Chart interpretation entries
┄┄┄┄┄┄

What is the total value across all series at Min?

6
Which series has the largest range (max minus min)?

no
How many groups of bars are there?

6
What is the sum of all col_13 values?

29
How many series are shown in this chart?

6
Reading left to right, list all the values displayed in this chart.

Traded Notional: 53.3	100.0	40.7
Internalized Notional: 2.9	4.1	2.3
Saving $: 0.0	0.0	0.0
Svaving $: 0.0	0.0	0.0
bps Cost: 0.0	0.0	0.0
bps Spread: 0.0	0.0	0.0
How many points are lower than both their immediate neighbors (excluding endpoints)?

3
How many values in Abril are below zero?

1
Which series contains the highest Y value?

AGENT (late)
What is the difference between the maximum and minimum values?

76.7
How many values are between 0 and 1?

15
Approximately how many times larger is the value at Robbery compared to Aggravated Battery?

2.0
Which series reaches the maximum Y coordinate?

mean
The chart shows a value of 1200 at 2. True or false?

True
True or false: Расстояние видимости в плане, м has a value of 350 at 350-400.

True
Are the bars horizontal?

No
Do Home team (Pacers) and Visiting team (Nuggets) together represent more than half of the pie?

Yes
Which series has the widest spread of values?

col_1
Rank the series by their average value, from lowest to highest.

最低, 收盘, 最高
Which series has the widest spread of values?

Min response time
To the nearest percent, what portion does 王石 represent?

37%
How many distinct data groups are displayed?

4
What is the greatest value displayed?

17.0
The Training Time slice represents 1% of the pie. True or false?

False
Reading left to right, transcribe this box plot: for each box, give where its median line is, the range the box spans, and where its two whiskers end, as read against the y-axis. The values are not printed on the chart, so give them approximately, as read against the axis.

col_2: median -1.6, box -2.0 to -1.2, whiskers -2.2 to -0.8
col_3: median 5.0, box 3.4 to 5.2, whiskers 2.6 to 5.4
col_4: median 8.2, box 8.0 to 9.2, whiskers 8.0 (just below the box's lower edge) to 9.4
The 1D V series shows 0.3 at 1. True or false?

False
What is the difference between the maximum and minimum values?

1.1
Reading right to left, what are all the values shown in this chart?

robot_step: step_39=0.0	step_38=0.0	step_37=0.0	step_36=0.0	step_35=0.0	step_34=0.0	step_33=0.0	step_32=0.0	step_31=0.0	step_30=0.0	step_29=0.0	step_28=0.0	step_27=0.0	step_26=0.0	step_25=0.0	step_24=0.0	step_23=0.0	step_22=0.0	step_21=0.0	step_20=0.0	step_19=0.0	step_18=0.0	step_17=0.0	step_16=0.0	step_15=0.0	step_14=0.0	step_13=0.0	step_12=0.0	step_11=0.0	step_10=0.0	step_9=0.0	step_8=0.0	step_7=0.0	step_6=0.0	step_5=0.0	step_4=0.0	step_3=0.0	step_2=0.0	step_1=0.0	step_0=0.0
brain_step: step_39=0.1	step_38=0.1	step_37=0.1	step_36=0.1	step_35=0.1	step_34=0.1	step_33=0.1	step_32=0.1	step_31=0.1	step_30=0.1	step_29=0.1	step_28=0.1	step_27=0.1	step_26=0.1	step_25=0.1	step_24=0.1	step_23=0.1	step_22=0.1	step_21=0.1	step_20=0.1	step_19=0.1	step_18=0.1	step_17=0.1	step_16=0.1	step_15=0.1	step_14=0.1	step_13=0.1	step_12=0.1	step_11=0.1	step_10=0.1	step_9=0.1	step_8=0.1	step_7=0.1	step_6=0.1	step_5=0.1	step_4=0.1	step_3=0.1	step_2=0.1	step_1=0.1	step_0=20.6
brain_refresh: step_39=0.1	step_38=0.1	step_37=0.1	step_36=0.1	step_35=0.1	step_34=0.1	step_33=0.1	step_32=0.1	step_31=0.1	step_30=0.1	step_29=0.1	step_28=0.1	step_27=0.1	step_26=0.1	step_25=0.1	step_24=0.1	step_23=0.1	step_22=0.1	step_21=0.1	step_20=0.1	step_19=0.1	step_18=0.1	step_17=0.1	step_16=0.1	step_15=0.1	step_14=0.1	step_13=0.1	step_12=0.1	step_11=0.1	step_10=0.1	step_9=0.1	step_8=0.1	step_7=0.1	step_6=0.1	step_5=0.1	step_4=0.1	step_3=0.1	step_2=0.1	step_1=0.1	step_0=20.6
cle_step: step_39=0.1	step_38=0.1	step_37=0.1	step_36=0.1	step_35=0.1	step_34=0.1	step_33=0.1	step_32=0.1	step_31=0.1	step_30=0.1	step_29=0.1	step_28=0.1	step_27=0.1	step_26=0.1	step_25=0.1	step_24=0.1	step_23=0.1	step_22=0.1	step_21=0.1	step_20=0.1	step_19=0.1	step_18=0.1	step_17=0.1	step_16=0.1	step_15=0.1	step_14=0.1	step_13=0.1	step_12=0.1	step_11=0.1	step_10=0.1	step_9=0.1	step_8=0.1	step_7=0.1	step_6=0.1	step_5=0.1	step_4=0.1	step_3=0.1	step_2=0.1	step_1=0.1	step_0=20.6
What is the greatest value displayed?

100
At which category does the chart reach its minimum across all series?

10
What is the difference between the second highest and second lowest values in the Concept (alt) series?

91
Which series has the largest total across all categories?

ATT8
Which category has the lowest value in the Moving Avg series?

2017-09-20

┄┄┄┄┄┄

▶ [TASK DETAILS]
Report each line in the entries above that contains the word "left".

▶ [WRITTEN SOLUTION]
Reading left to right, list all the values displayed in this chart.
Reading left to right, transcribe this box plot: for each box, give where its median line is, the range the box spans, and where its two whiskers end, as read against the y-axis. The values are not printed on the chart, so give them approximately, as read against the axis.
Reading right to left, what are all the values shown in this chart?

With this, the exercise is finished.